Managers : un pays, un style ?

Managers : un pays, un style ?

Qu’est-ce qu’un bon manager ? Celui qui fait respecter les règles, inspire ses collaborateurs, suscite la participation, délègue un maximum de tâches ? La question n’a jamais autant fait débat. Une chose est sûre, il y a du bon et du moins bon dans chaque système. 

Un manager « pote » comme aux Etats-Unis 

Le management à l’américaine fait parfois rêver. Aux USA, le chef n’est pas seulement manager, il est également leader et coach. La position hiérarchique n’est pas aussi marquée qu’en Belgique ou en France, par exemple. Le manager appelle ses employés par leur prénom et il n’est pas rare qu’il les invite à manger chez lui.  

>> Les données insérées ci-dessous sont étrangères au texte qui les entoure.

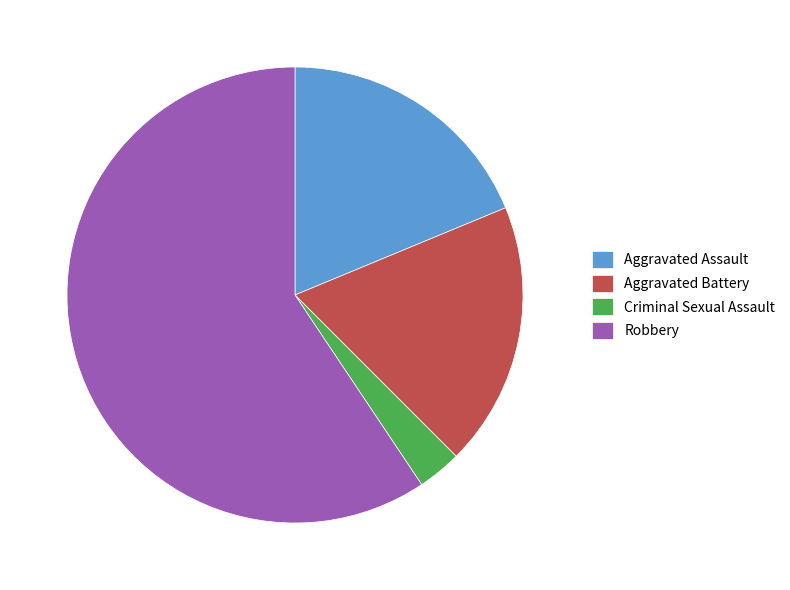

Is it true that Aggravated Battery is 8% of the pie?

False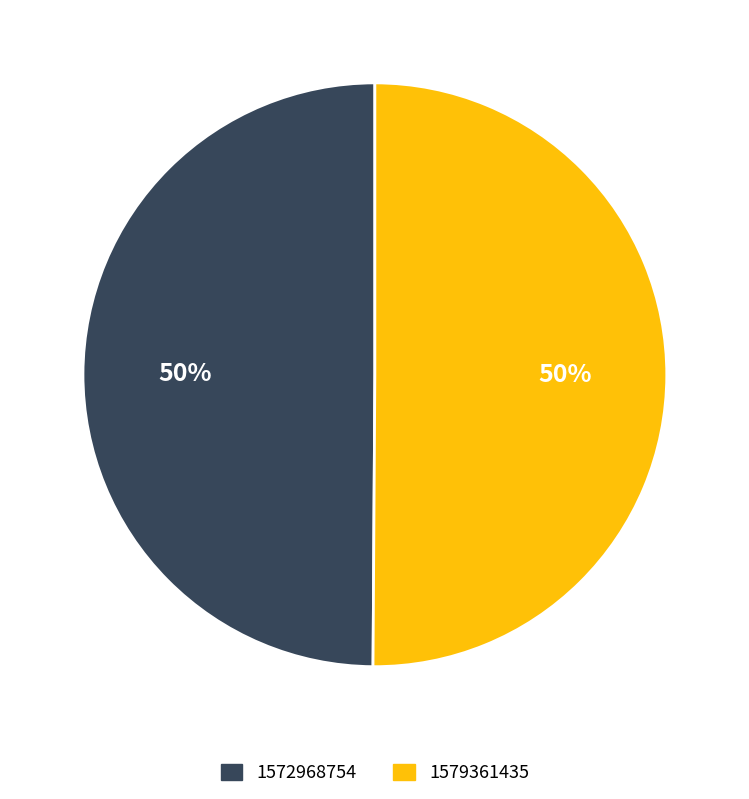

The 1572968754 slice represents 1% of the pie. True or false?

False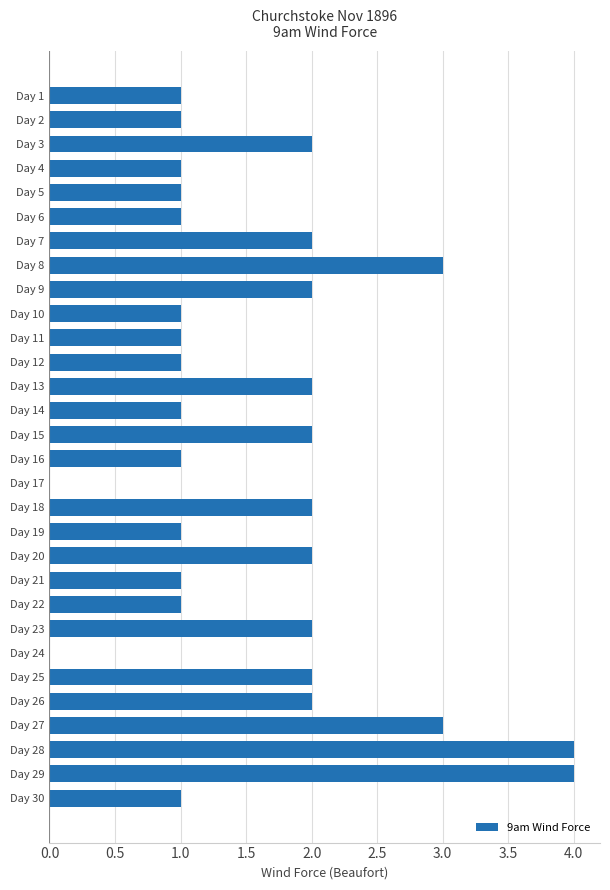

What is the sum of all values?

48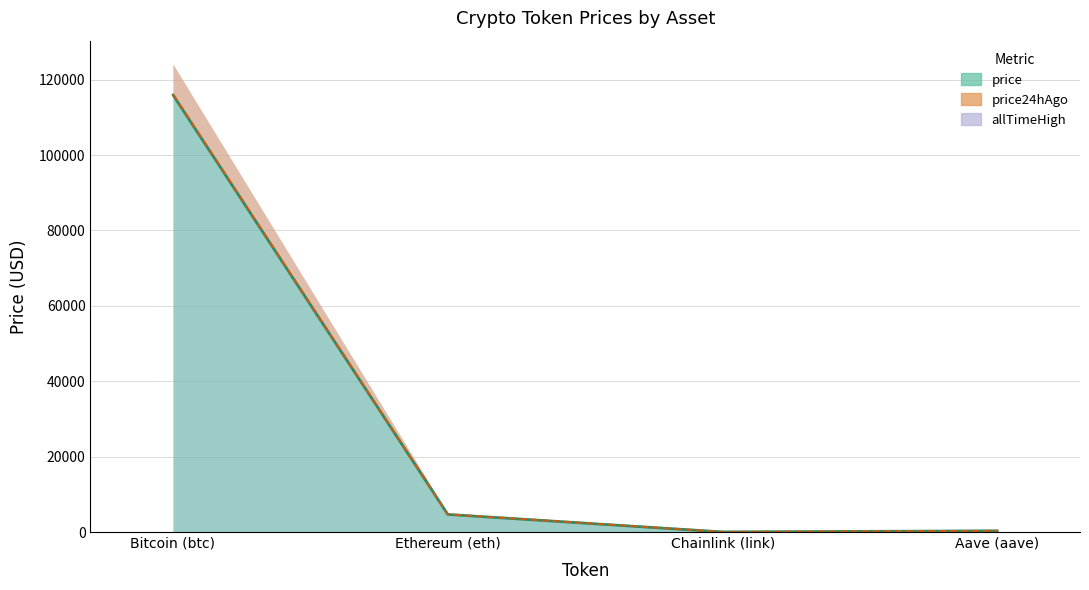

Which label corresponds to the largest value in the chart?

Bitcoin (btc)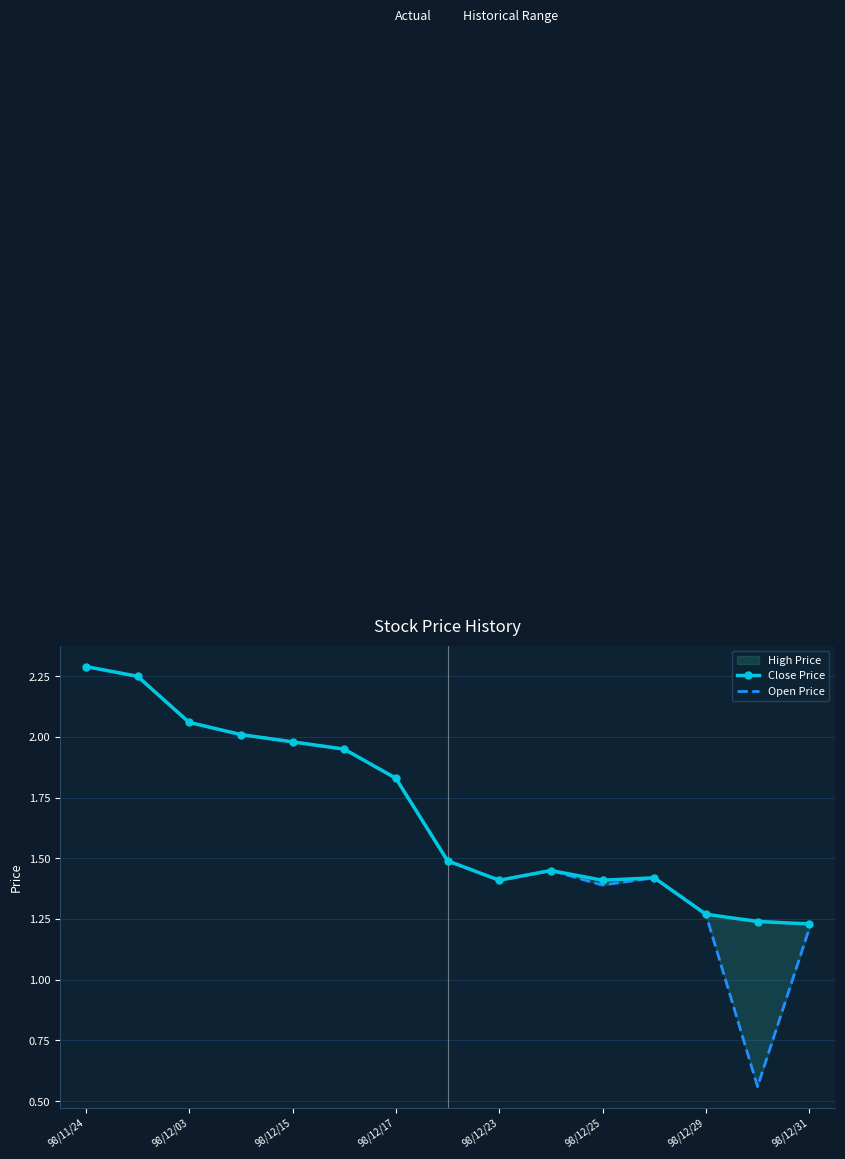

Rank the series at 98/12/15 from highest to lowest value.

Close Price, Open Price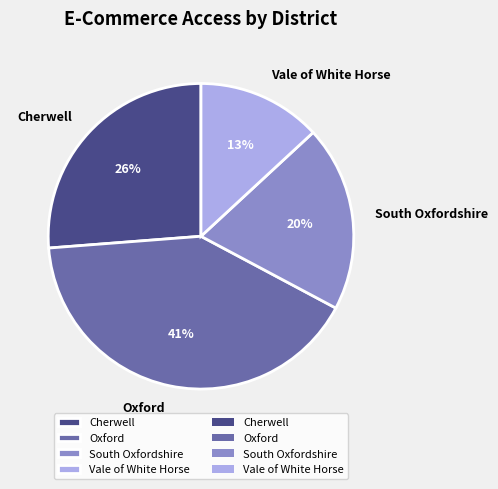

Which slice is the smallest?

Vale of White Horse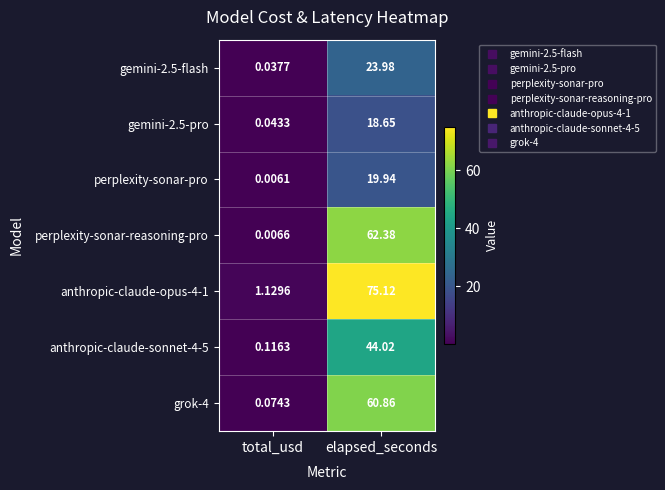

Rank the categories by perplexity-sonar-pro value from lowest to highest.

total_usd, elapsed_seconds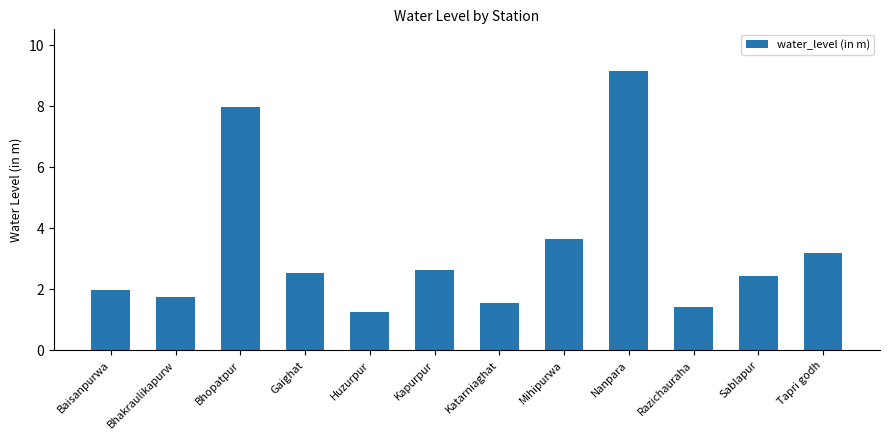

Does the chart contain stacked bars?

No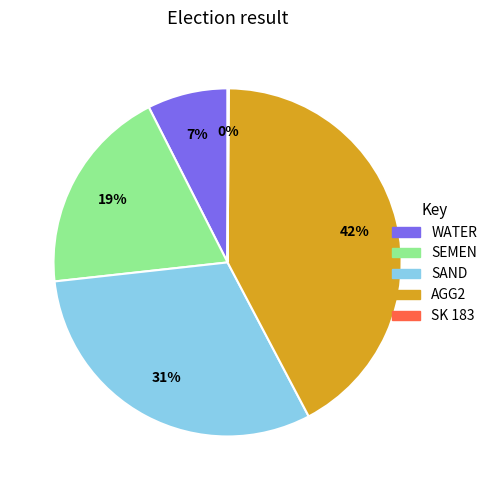

To the nearest percent, what is the average slice percentage?

20%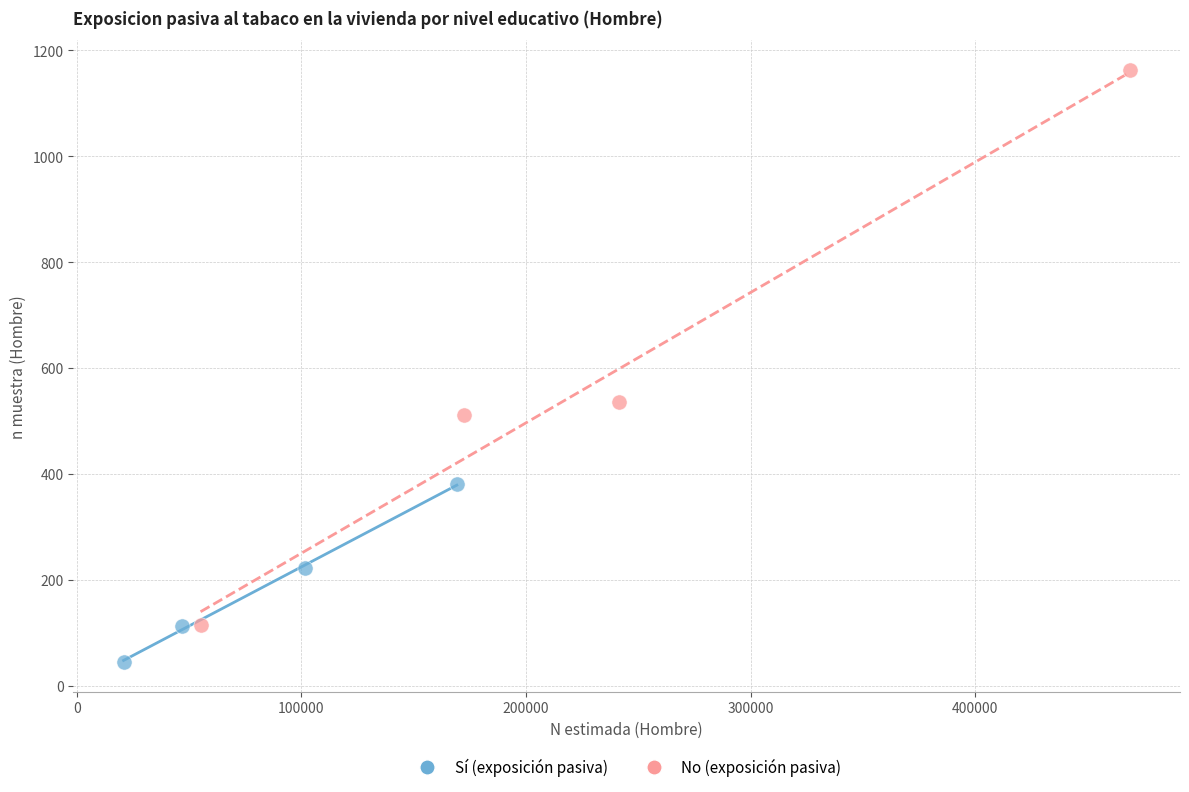

Which series reaches the maximum Y coordinate?

No (exposición pasiva)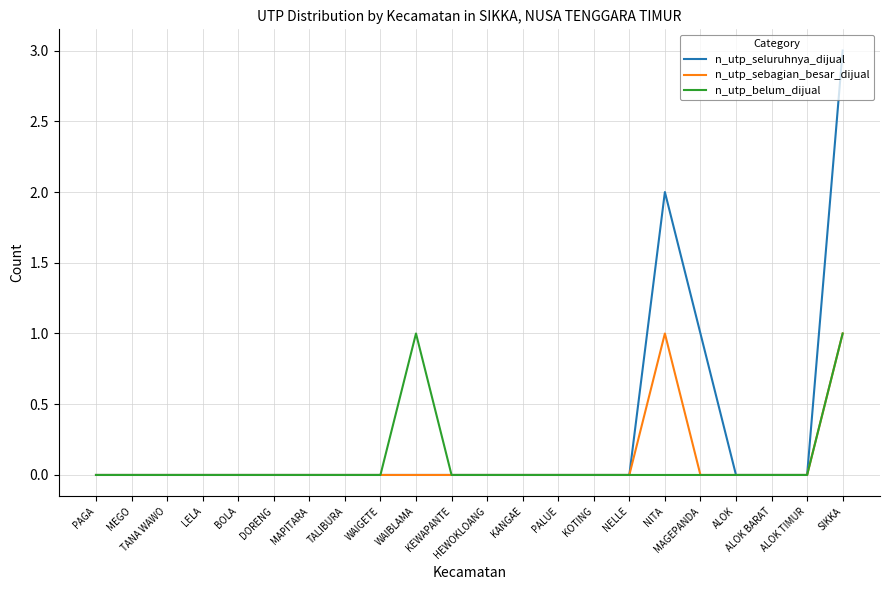

At which category does the chart reach its peak across all series?

SIKKA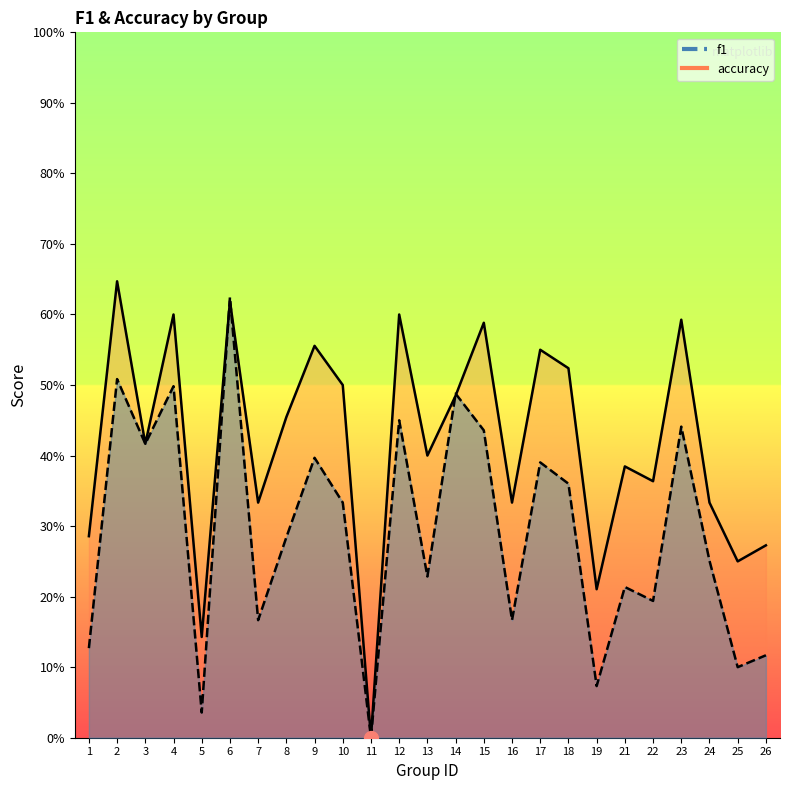

How many interior local peaks does the f1 series have?

9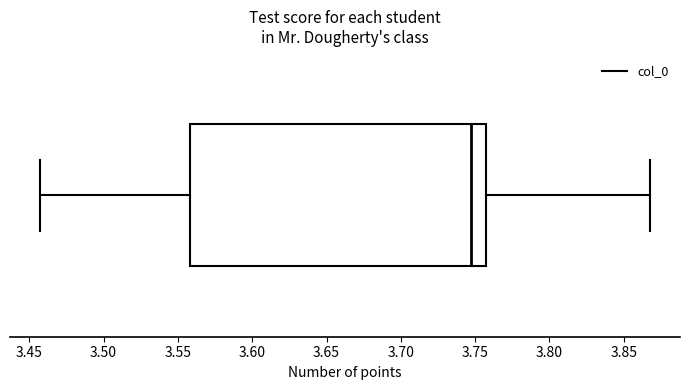

Where is the left edge of the box on the x-axis? The values are not printed on the chart, so give them approximately, as read against the axis.

3.560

La positivité est aussi le maître mot des managers. Pas avares en compliments, jugés parfois démesurés par les Européens, ils félicitent volontiers leurs employés à coups de “amazing” ou de “awesome” !  

Mais leur tendance à foncer tête baissée peut parfois être préjudiciable et leur coûter cher. De plus, les employés sont encouragés à vivre boulot, penser boulot, manger boulot… Ce dernier devient le centre de leurs préoccupations et la tendance à l’individualisme et au manque de solidarité dans un objectif carriériste ne sont pas rares non plus. 

Un manager « leader » comme en Allemagne  

Le manager allemand est reconnu pour ses qualités professionnelles, ses compétences et s’impose donc tout naturellement comme un leader aux yeux de ses employés. 

Malgré cela, il est très attaché à ce que pensent ses employés. Son équipe est active lors de la prise de décision grâce notamment à la pratique du brainstorming. Une décision soutenue par l’équipe a plus de chances d’être appliquée par celle-ci et mène au “wir-gefühl” (sentiment d’appartenance, cohésion sociale). 

Attention, respecter le planning, les délais et être ponctuel sont des qualités importantes. Tant pour se montrer efficace que pour terminer sa journée plus tôt et profiter ainsi de sa vie personnelle et familiale.  

Un manager « accessible » comme en Norvège  

Il y a une certaine égalité entre le manager norvégien et ses employés. Le chef travaille dans le même bureau/open space que les salariés et est accessible à l’ensemble de ses employés.  

Le management participatif est celui qui prime. Les employés sont impliqués dans le processus de décision et disposent d’une large autonomie pour pouvoir prendre des initiatives. 

Toutefois, le manque de hiérarchie peut parfois poser problème pour trancher lors de la prise de décision et peut mener à beaucoup de réunions pour débattre.  

Un management « paternaliste » comme au Japon 

Au Japon, une des techniques de management reconnues est celle du Kaizen. Inventée par l’entreprise Toyota, elle se base sur la méthode des 5 S :  

  • Seiri : débarrasser 
  • Seiton : ranger 
  • Seiso : nettoyer 
  • Seiketsu : ordonner 
  • Shitsuke : être rigoureux  

L’idée est que chacun peut apporter une amélioration permanente et continue de la qualité et ainsi favoriser une meilleure culture de l'entreprise. 

Le Kaizen est aussi associé au Kikubari. C’est l’attention qui va être portée aux autres mais avant même que la personne n’ait exprimé un besoin ou un désir. L'intelligence émotionnelle est donc une compétence à laquelle les Japonais, tant managers qu’employés, accordent beaucoup d'importance. 

C’est le collectif qui prime sur l’individuel. Les employés japonais pensent leur carrière et leur succès sur du long terme. Souvent, un employé japonais garde le même emploi toute sa vie, ce qui favorise d’autant plus une attitude coopérative.  

Pourtant, on connaît le fameux roman Stupeur et tremblements d’Amélie Nothomb, basé sur sa propre expérience et qui donne une toute autre image du travail au Japon. Et pour cause, derrière une image de respect et de rigueur, la soumission et la fidélité à l’entreprise malgré des conditions difficiles est de mise.